Data Start Marker

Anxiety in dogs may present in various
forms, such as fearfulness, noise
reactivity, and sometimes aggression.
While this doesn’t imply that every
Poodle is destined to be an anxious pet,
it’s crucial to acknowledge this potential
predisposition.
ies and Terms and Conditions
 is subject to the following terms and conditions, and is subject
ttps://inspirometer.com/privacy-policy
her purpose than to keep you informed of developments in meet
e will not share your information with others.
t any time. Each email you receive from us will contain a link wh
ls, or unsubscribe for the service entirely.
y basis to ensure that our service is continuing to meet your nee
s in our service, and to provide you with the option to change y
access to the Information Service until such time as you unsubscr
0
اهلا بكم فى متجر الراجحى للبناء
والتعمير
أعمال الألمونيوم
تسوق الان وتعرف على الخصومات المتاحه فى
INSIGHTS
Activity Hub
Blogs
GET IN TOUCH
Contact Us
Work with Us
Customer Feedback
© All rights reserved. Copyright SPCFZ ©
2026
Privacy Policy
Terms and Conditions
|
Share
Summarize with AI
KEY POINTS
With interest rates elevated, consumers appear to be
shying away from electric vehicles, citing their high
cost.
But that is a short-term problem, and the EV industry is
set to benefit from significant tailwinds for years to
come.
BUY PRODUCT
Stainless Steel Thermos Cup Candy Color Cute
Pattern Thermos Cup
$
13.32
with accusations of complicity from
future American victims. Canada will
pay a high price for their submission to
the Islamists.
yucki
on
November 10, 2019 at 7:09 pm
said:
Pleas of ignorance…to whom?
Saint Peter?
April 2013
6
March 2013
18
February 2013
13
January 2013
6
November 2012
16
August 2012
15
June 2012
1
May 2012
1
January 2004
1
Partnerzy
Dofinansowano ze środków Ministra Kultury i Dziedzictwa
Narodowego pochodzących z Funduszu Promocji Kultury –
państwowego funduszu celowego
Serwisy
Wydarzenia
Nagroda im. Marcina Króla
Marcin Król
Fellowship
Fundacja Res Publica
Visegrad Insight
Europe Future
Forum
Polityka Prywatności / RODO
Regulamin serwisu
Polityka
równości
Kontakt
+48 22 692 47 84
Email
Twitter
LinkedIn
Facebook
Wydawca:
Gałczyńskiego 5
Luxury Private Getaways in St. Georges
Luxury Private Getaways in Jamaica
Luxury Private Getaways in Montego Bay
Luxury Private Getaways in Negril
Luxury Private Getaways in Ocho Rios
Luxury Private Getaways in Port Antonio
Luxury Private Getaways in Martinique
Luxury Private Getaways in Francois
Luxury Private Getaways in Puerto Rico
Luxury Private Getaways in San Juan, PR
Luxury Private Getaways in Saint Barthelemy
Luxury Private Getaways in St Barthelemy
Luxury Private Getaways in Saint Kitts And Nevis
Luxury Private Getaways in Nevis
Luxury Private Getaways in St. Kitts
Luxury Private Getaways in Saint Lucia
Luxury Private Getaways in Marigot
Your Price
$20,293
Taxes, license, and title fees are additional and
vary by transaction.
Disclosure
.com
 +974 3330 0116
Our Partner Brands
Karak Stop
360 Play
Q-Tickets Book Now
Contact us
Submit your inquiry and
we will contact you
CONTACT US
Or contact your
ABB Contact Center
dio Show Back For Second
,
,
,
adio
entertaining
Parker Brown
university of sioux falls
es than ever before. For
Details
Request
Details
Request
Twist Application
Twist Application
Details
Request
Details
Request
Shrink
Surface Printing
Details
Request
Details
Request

Data End Marker

• [The task]:
Rewrite the data above, changing "Luxury Private Getaways" to "Exclusive Private Retreats" everywhere it occurs and leaving every other line as it is.

• [Solution]:
Anxiety in dogs may present in various
forms, such as fearfulness, noise
reactivity, and sometimes aggression.
While this doesn’t imply that every
Poodle is destined to be an anxious pet,
it’s crucial to acknowledge this potential
predisposition.
ies and Terms and Conditions
 is subject to the following terms and conditions, and is subject
ttps://inspirometer.com/privacy-policy
her purpose than to keep you informed of developments in meet
e will not share your information with others.
t any time. Each email you receive from us will contain a link wh
ls, or unsubscribe for the service entirely.
y basis to ensure that our service is continuing to meet your nee
s in our service, and to provide you with the option to change y
access to the Information Service until such time as you unsubscr
0
اهلا بكم فى متجر الراجحى للبناء
والتعمير
أعمال الألمونيوم
تسوق الان وتعرف على الخصومات المتاحه فى
INSIGHTS
Activity Hub
Blogs
GET IN TOUCH
Contact Us
Work with Us
Customer Feedback
© All rights reserved. Copyright SPCFZ ©
2026
Privacy Policy
Terms and Conditions
|
Share
Summarize with AI
KEY POINTS
With interest rates elevated, consumers appear to be
shying away from electric vehicles, citing their high
cost.
But that is a short-term problem, and the EV industry is
set to benefit from significant tailwinds for years to
come.
BUY PRODUCT
Stainless Steel Thermos Cup Candy Color Cute
Pattern Thermos Cup
$
13.32
with accusations of complicity from
future American victims. Canada will
pay a high price for their submission to
the Islamists.
yucki
on
November 10, 2019 at 7:09 pm
said:
Pleas of ignorance…to whom?
Saint Peter?
April 2013
6
March 2013
18
February 2013
13
January 2013
6
November 2012
16
August 2012
15
June 2012
1
May 2012
1
January 2004
1
Partnerzy
Dofinansowano ze środków Ministra Kultury i Dziedzictwa
Narodowego pochodzących z Funduszu Promocji Kultury –
państwowego funduszu celowego
Serwisy
Wydarzenia
Nagroda im. Marcina Króla
Marcin Król
Fellowship
Fundacja Res Publica
Visegrad Insight
Europe Future
Forum
Polityka Prywatności / RODO
Regulamin serwisu
Polityka
równości
Kontakt
+48 22 692 47 84
Email
Twitter
LinkedIn
Facebook
Wydawca:
Gałczyńskiego 5
Exclusive Private Retreats in St. Georges
Exclusive Private Retreats in Jamaica
Exclusive Private Retreats in Montego Bay
Exclusive Private Retreats in Negril
Exclusive Private Retreats in Ocho Rios
Exclusive Private Retreats in Port Antonio
Exclusive Private Retreats in Martinique
Exclusive Private Retreats in Francois
Exclusive Private Retreats in Puerto Rico
Exclusive Private Retreats in San Juan, PR
Exclusive Private Retreats in Saint Barthelemy
Exclusive Private Retreats in St Barthelemy
Exclusive Private Retreats in Saint Kitts And Nevis
Exclusive Private Retreats in Nevis
Exclusive Private Retreats in St. Kitts
Exclusive Private Retreats in Saint Lucia
Exclusive Private Retreats in Marigot
Your Price
$20,293
Taxes, license, and title fees are additional and
vary by transaction.
Disclosure
.com
 +974 3330 0116
Our Partner Brands
Karak Stop
360 Play
Q-Tickets Book Now
Contact us
Submit your inquiry and
we will contact you
CONTACT US
Or contact your
ABB Contact Center
dio Show Back For Second
,
,
,
adio
entertaining
Parker Brown
university of sioux falls
es than ever before. For
Details
Request
Details
Request
Twist Application
Twist Application
Details
Request
Details
Request
Shrink
Surface Printing
Details
Request
Details
Request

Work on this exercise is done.